According to the Halloween post, what two stores do some mothers avoid going to for store-bought costumes?
====== Reading text
Saturday, October 24, 2009

Ghosts of Halloween Past


Here's a little piece I wrote back in 1999 about Halloween.


As you can see, October is a busy month. Those of you planning on making Halloween costumes for your kids better get started. I know that many Mormon mothers have an aversion for store-bought generic costumes (let's not even get into the "mask" debate here). There is something that goes against one's pioneer heritage in schlepping to Bradlees or Toys R Us and simply buying a Cinderella or pirate or whatever costume. So many of us feel it is more--dare I say "industrious?"--to buy fabric and have needle and thread or hot glue gun at the ready to hand make our little pumpkin suits or ladybugs.
============
====== Raw data
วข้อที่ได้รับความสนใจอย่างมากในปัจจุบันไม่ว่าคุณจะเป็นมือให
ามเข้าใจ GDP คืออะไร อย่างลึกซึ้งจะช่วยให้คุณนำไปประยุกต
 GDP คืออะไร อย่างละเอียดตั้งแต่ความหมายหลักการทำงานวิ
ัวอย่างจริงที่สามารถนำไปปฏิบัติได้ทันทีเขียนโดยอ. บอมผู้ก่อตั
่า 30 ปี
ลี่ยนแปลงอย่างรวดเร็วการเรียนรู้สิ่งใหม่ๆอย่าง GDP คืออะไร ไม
============
Answer box -
Bradlees and Toys R Us.